* Directive
In the listing below, change every "Julho" to "July" and write out the lines again with nothing else altered. Don't include the pictures.

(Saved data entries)
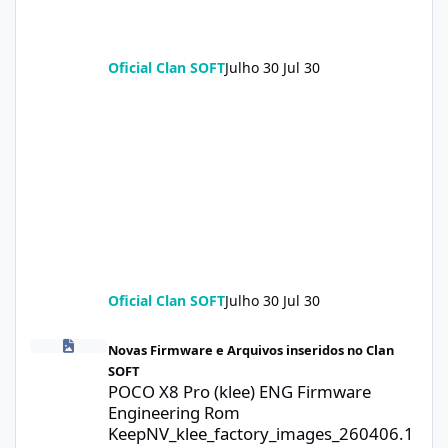
Oficial Clan SOFT
Julho 30
Jul 30
Oficial Clan SOFT
Julho 30
Jul 30
POCO X8 Pro (klee) ENG Firmware Engineering Rom KeepNV_kle
Novas Firmware e Arquivos inseridos no Clan
SOFT
POCO X8 Pro (klee) ENG Firmware
Engineering Rom
KeepNV_klee_factory_images_260406.1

* Result of the exercise
Oficial Clan SOFT
July 30
Jul 30
Oficial Clan SOFT
July 30
Jul 30
POCO X8 Pro (klee) ENG Firmware Engineering Rom KeepNV_kle
Novas Firmware e Arquivos inseridos no Clan
SOFT
POCO X8 Pro (klee) ENG Firmware
Engineering Rom
KeepNV_klee_factory_images_260406.1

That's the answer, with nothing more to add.